27 April 2005

Around the Web

1) The difference between a trial and an appeal.

2) Don't steal from your clients. In particular don't steal from cripples. Yeesh.

3) Another "foolproof" method to spot liars. Here's betting this one won't catch the same people that the modern lie detectors don't and that it will register false positives just as much on anxious people. Via CrimProf

4) People are fighting efforts to bring back mandatory sentencing.

5) Does putting more people in jail stop crime? Probably not. Does keeping them there longer? Probably yes. Will we all go broke trying to do this? Depends on if we adopt the federal government's definition of "broke."

6) Giving her the finger.

7) Somebody doesn't like defence solicitors.

8) Wow. Every single one of my grand larceny cases can be made federal. That's insane.

9) Okay. Now I'm nervous about my jury trial on Monday.

10) The Catch-22, of course, is: How do you prove the erased tape was exculpatory if it has been erased?

11) Judges upset that the government is trying to take too much power away from them. And no, it's not about Congress.

12) A discussion of the Florida "shoot if he looks at you cross-eyed" law.

13) Don't take Meth into the courthouse (or the jail - my clients keep trying to sneak it into the jail).

14) Was Martha in contempt? In any court wherein I practice she would be so found. Home incarceration is supposed to be a burden.

15) Show of hands. Who out there has had this happen to one of his clients? I can think of at least two off the top off my head.

16) Deer farms? Illegal hunts? If it's a farm and you raise them to be killed does it matter how it's done?
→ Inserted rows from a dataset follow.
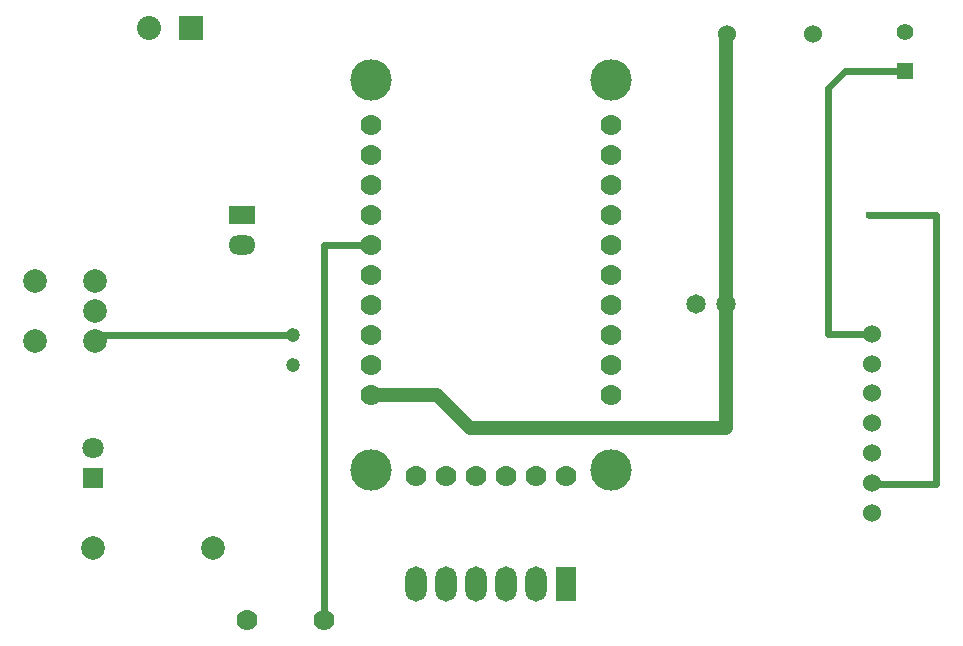
<source format=gtl>
G04 Layer: TopLayer*
G04 EasyEDA v6.5.15, 2022-10-10 10:29:27*
G04 028e3914a6f949ed9ca799ef75e4ed4f,10*
G04 Gerber Generator version 0.2*
G04 Scale: 100 percent, Rotated: No, Reflected: No *
G04 Dimensions in millimeters *
G04 leading zeros omitted , absolute positions ,4 integer and 5 decimal *
%FSLAX45Y45*%
%MOMM*%

%ADD10C,0.6190*%
%ADD11C,1.2190*%
%ADD12C,1.6510*%
%ADD13C,1.7780*%
%ADD14C,1.1938*%
%ADD15R,2.3000X1.6500*%
%ADD16O,2.2999954X1.6500094*%
%ADD17C,1.8000*%
%ADD18R,1.8000X1.8000*%
%ADD19O,1.7999964X2.999994*%
%ADD20R,1.8000X3.0000*%
%ADD21R,2.0320X2.0320*%
%ADD22C,2.0320*%
%ADD23C,2.0000*%
%ADD24C,3.5052*%
%ADD25C,1.5240*%
%ADD26R,1.3970X1.3970*%
%ADD27C,1.3970*%
%ADD28C,0.6190*%

%LPD*%
D10*
X3461893Y3073400D02*
G01*
X3461893Y6248400D01*
X3860800Y6248400D01*
D11*
X3860800Y4978400D02*
G01*
X4419600Y4978400D01*
X4699000Y4699000D01*
X6870700Y4699000D01*
X6870700Y5753094D01*
D10*
X8382000Y7721600D02*
G01*
X7874000Y7721600D01*
X7734300Y7581900D01*
X7734300Y5499100D01*
X8102904Y5499100D01*
X8107908Y5494096D01*
X8077200Y6502400D02*
G01*
X8648700Y6502400D01*
X8648700Y4229100D01*
X8115909Y4229100D01*
X8107908Y4237101D01*
X3200400Y5486400D02*
G01*
X1574800Y5486400D01*
X1524000Y5435600D01*
D11*
X6870700Y5753100D02*
G01*
X6870700Y8035795D01*
X6874004Y8039100D01*
D12*
G01*
X6616700Y5753100D03*
G01*
X6870700Y5753100D03*
D13*
G01*
X3461893Y3073400D03*
G01*
X2811906Y3073400D03*
D14*
G01*
X3200400Y5232400D03*
G01*
X3200400Y5486400D03*
D15*
G01*
X2768600Y6502400D03*
D16*
G01*
X2768600Y6248400D03*
D17*
G01*
X1511300Y4533900D03*
D18*
G01*
X1511300Y4279900D03*
D19*
G01*
X4241800Y3378200D03*
G01*
X4495800Y3378200D03*
G01*
X4749800Y3378200D03*
G01*
X5003800Y3378200D03*
G01*
X5257800Y3378200D03*
D20*
G01*
X5511800Y3378200D03*
D21*
G01*
X2335199Y8089900D03*
D22*
G01*
X1985187Y8089900D03*
D23*
G01*
X1511300Y3683000D03*
G01*
X2527300Y3683000D03*
G01*
X1524000Y5689600D03*
G01*
X1524000Y5943600D03*
G01*
X1524000Y5435600D03*
G01*
X1016000Y5943600D03*
G01*
X1016000Y5435600D03*
D24*
G01*
X5892800Y7645400D03*
D13*
G01*
X5892800Y4978400D03*
G01*
X5892800Y5232400D03*
G01*
X5892800Y5486400D03*
G01*
X5892800Y5740400D03*
G01*
X5892800Y5994400D03*
G01*
X5892800Y6248400D03*
G01*
X5892800Y6502400D03*
G01*
X5892800Y6756400D03*
G01*
X5892800Y7010400D03*
G01*
X5892800Y7264400D03*
D24*
G01*
X5892800Y4343400D03*
D13*
G01*
X5511800Y4292600D03*
G01*
X4241800Y4292600D03*
G01*
X4495800Y4292600D03*
G01*
X4749800Y4292600D03*
G01*
X5003800Y4292600D03*
G01*
X5257800Y4292600D03*
D24*
G01*
X3860800Y4343400D03*
D13*
G01*
X3860800Y4978400D03*
G01*
X3860800Y7264400D03*
G01*
X3860800Y7010400D03*
G01*
X3860800Y6756400D03*
G01*
X3860800Y6502400D03*
G01*
X3860800Y6248400D03*
G01*
X3860800Y5994400D03*
G01*
X3860800Y5740400D03*
G01*
X3860800Y5486400D03*
G01*
X3860800Y5232400D03*
G01*
X3860800Y4978400D03*
D24*
G01*
X3860800Y7645400D03*
D25*
G01*
X8107908Y5494096D03*
G01*
X8107908Y5240096D03*
G01*
X8107908Y4999101D03*
G01*
X8107908Y4745101D03*
G01*
X8107908Y4491101D03*
G01*
X8107908Y4237101D03*
G01*
X8107908Y3983101D03*
D26*
G01*
X8382000Y7721600D03*
D27*
G01*
X8382000Y8051800D03*
D25*
G01*
X7603997Y8039100D03*
G01*
X6874002Y8039100D03*
D28*
G01*
X8077200Y6502400D03*
M02*

</source>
I mean, of course, unless they have to be kosher or halal.

17) Curses, yet again I am foiled in my attempt to be named among the top blawgs.
via Alaskablawg

18) If you can't keep your pistol in your holster, at least keep your pants up.

19) Duckman v. Virginia Trooper.


123txpublicdefender123 said...

I'm raising my hand to #15. The case was forgery. The true defendant's birthday was in Oct. 1960; my guy's was June 1960. They were both black males. The true check forger had provided a thumbprint when he passed the checks. The prints were matched by AFIS to him. My guy, who was on parole, got arrested for them. I still remember the look on the DAs face when the Sheriff's Dept. fingerprint guy confirmed that it wasn't my guy.

Mister DA said...

#15. Heck,stuff happens. Especially if you're named John Smith. It's even more fun when the real violatior gives a false name and knows the victim's vitals because it's their sibling. Ticket goes unanswered and warrant issues. Victim shows up, usualy so long after the ticket was isused the officer goes, "damnifino" and we start trying to figure out who the real violator is -- this guy standing here of his no-good brother (see why the ID gets difficult?)

The best story on that line I've experienced is the guy who was stopped for an expired plate and didn't have his driver's license on him. He gave his name, address, and dob. Whoops! Supsended license. So, he spends the night in jail until the sheriff can take a check to the bank and cash it. Off he goes, with an appearance ticket in this pocket. Several weeks go by. No one cares. But. . .

He spent about 20 hours in the lock-up so he owes the county for three meals and use of bed, heat and light, so the asset recovery clerk sends him a bill.

A lady calls. You've sent my husband a bill for spending a day in your jail. Yes, ma'am, we have indeed. Well, says she, that;s impossible. He died three years ago. Whoops. His no-good brother. Natch. Who just happens to be in jail in the next-door county, doing a few months for bad checks or some such. ID is not problem. The officer assigned takes the booking photo and the print card with him and has the pleasure of bringing this clown back to be re-booked and re-areigned.